→ **Task directions**:
Please return the lines below verbatim, beginning at the one that has "2: (159, 252)" and stopping after the one that has "29: (136, 199)", and add no other lines.

Start of Information

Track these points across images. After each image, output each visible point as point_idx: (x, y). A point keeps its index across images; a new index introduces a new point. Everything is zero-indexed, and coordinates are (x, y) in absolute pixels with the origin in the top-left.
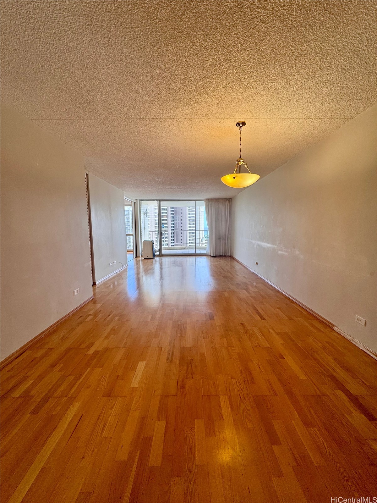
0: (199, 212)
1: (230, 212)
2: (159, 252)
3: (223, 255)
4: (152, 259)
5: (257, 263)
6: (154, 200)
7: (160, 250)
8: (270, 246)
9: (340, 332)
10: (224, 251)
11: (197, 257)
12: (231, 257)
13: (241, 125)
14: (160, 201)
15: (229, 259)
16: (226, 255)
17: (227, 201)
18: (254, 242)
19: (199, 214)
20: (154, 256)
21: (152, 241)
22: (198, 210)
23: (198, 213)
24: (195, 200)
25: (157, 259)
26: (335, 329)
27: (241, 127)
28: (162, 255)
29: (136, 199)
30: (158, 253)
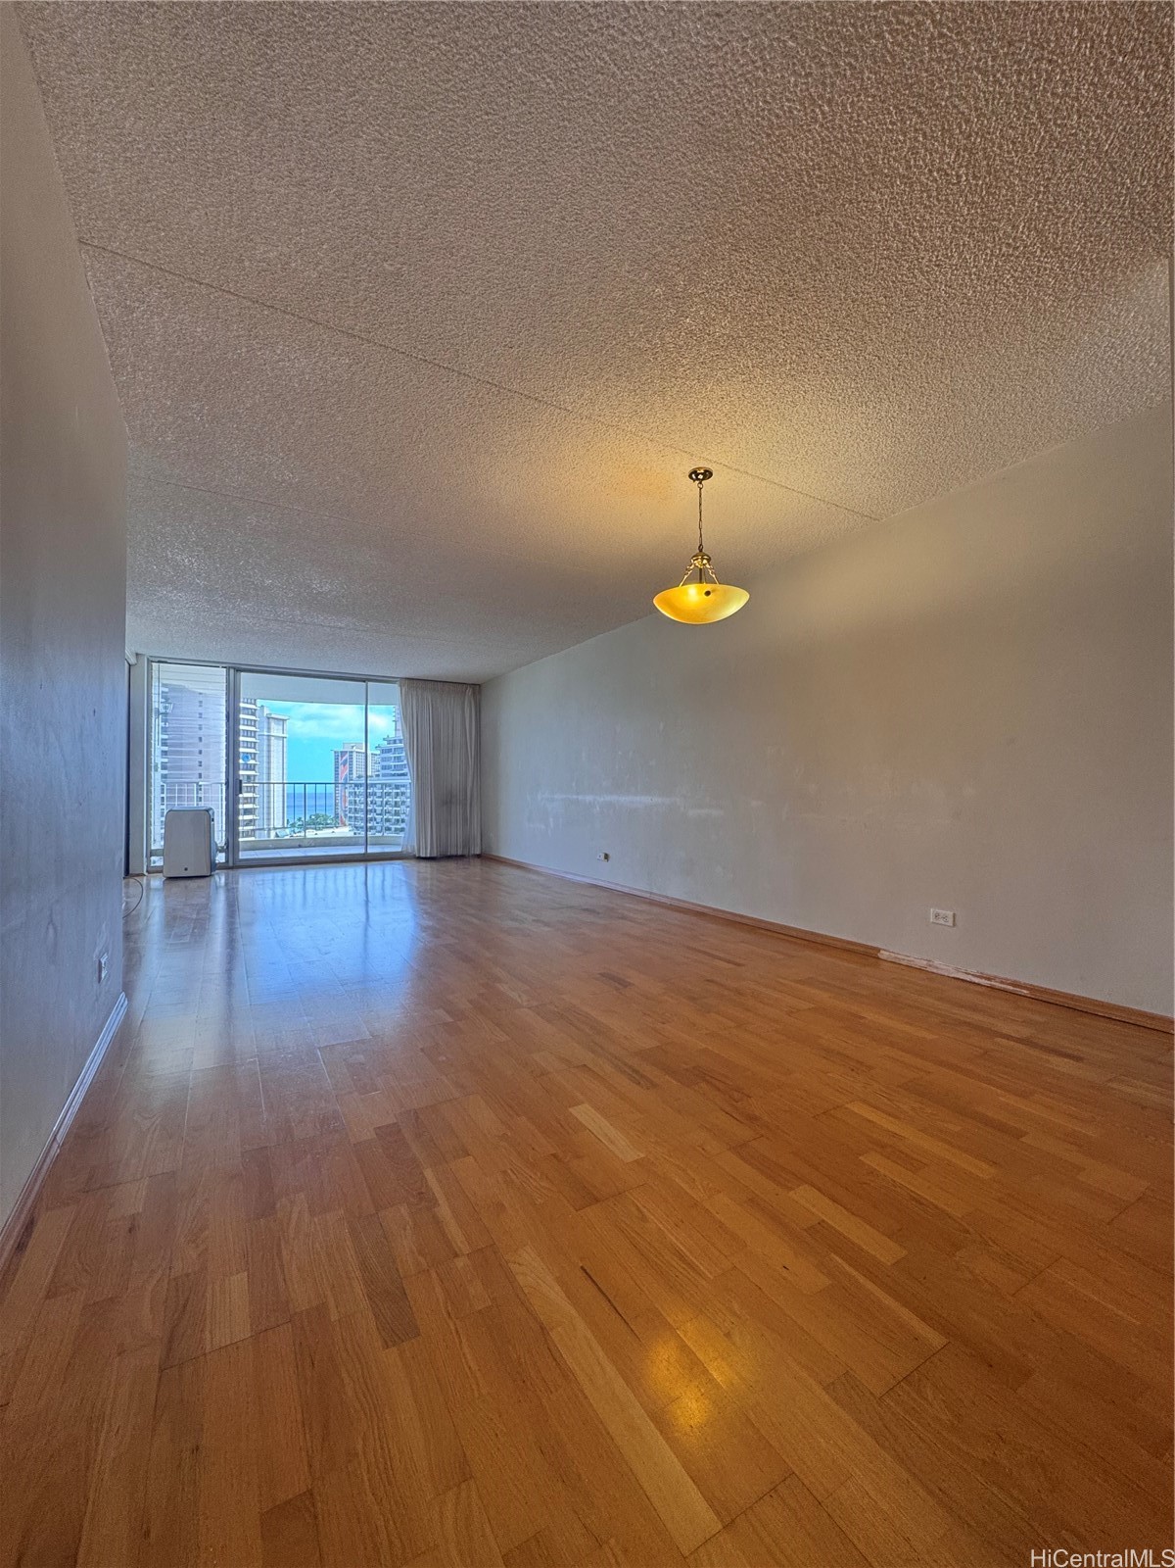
0: (269, 740)
1: (476, 722)
2: (223, 854)
3: (460, 853)
4: (207, 879)
5: (607, 857)
6: (215, 664)
7: (231, 846)
8: (657, 800)
9: (896, 958)
10: (460, 841)
11: (369, 864)
12: (486, 857)
13: (701, 477)
14: (238, 670)
15: (477, 862)
16: (466, 853)
17: (469, 691)
18: (589, 798)
19: (269, 745)
20: (214, 867)
21: (207, 811)
22: (266, 733)
23: (266, 742)
24: (364, 680)
25: (220, 879)
26: (883, 955)
27: (701, 481)
28: (238, 864)
29: (137, 654)
30: (221, 858)
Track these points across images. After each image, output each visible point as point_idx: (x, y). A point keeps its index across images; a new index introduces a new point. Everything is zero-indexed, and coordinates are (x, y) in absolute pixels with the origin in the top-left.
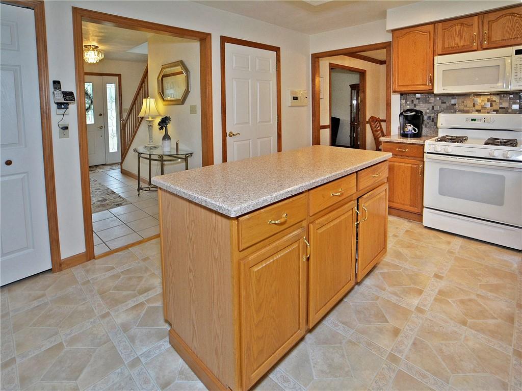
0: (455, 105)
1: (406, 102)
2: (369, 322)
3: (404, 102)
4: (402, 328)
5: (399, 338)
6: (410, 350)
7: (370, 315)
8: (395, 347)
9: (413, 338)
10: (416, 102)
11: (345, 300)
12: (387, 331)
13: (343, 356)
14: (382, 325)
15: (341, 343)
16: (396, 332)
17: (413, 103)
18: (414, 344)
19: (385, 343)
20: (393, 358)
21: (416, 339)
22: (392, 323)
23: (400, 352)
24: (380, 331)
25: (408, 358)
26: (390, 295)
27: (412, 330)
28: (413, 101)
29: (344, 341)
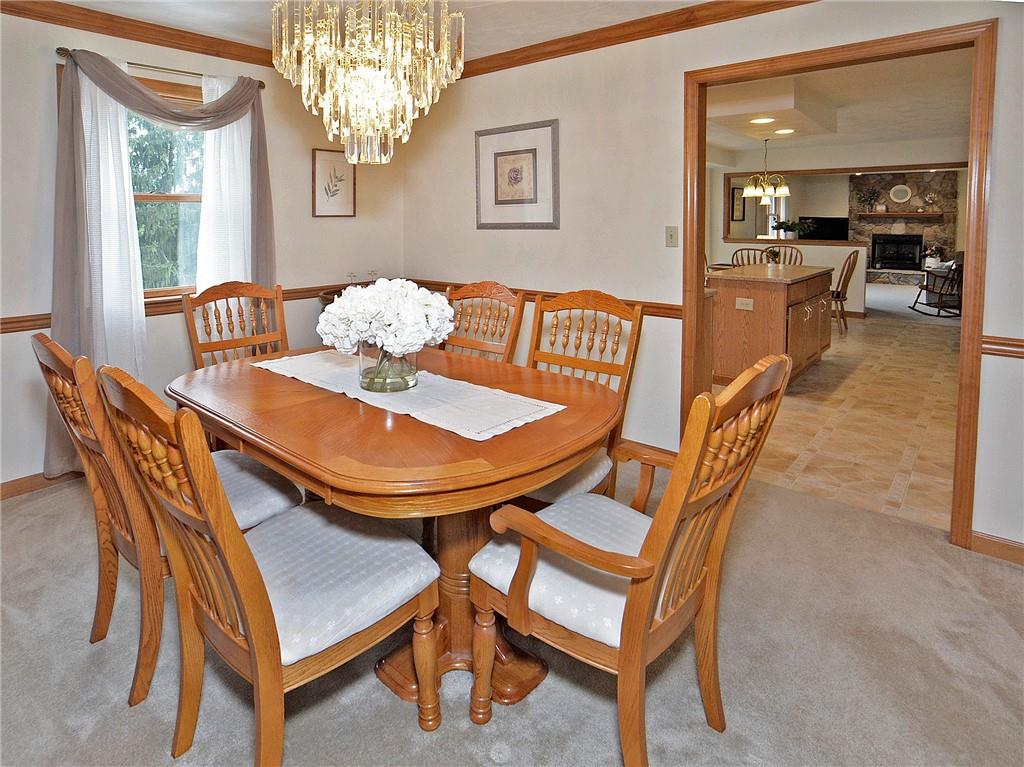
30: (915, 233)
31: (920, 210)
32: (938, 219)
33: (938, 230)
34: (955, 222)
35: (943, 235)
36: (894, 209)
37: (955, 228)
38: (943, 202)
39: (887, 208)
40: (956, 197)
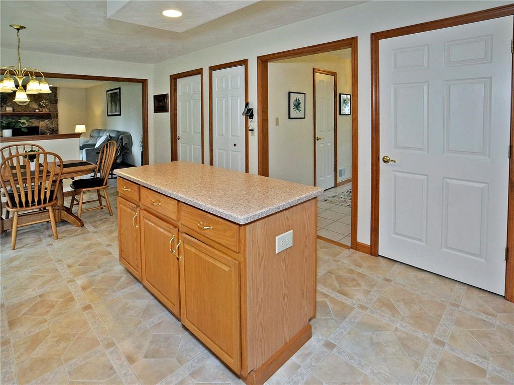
2: (152, 342)
4: (132, 366)
5: (123, 359)
6: (109, 361)
7: (161, 347)
8: (118, 351)
9: (117, 370)
11: (187, 333)
12: (136, 352)
13: (131, 316)
14: (144, 351)
15: (142, 317)
16: (131, 359)
18: (112, 368)
19: (126, 346)
20: (110, 345)
21: (115, 372)
22: (141, 361)
23: (112, 353)
24: (139, 347)
25: (104, 355)
26: (180, 378)
27: (126, 375)
29: (142, 320)
30: (34, 125)
31: (37, 111)
32: (47, 116)
33: (48, 123)
34: (57, 118)
35: (51, 126)
36: (18, 110)
37: (57, 121)
38: (50, 106)
39: (14, 110)
40: (57, 103)
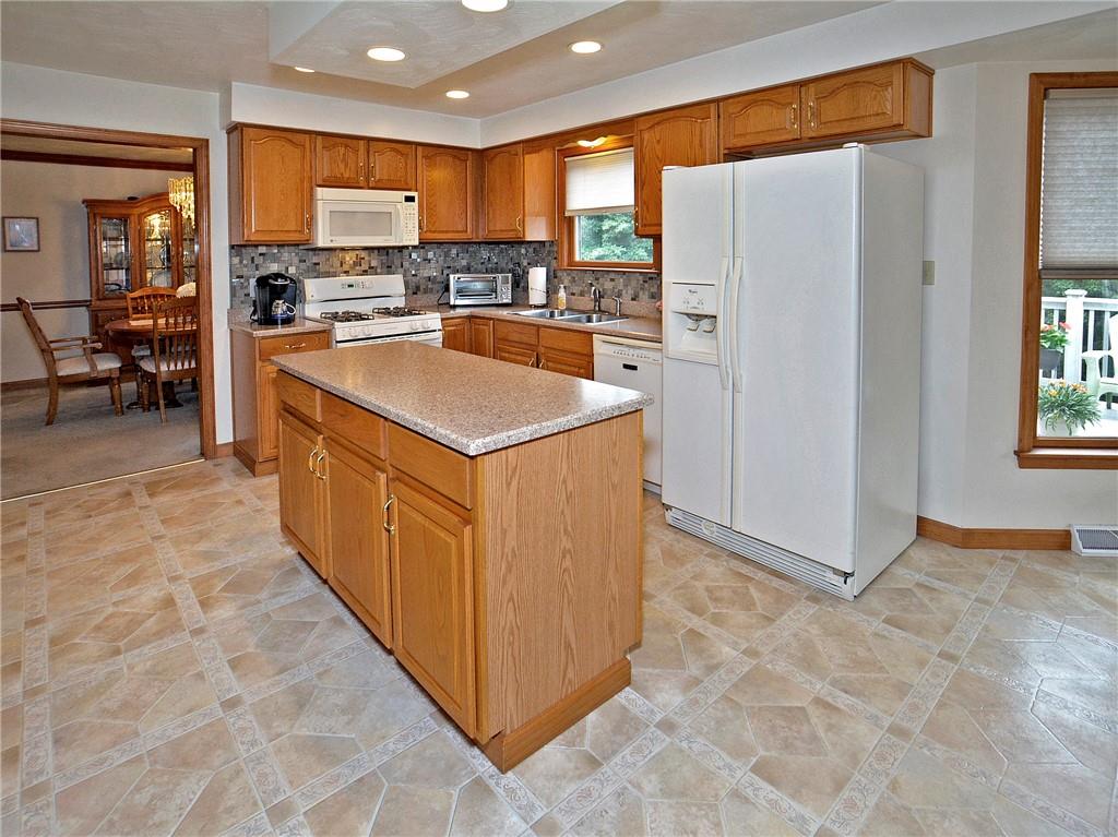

End of Information

→ **Solution for this problem**:
2: (159, 252)
3: (223, 255)
4: (152, 259)
5: (257, 263)
6: (154, 200)
7: (160, 250)
8: (270, 246)
9: (340, 332)
10: (224, 251)
11: (197, 257)
12: (231, 257)
13: (241, 125)
14: (160, 201)
15: (229, 259)
16: (226, 255)
17: (227, 201)
18: (254, 242)
19: (199, 214)
20: (154, 256)
21: (152, 241)
22: (198, 210)
23: (198, 213)
24: (195, 200)
25: (157, 259)
26: (335, 329)
27: (241, 127)
28: (162, 255)
29: (136, 199)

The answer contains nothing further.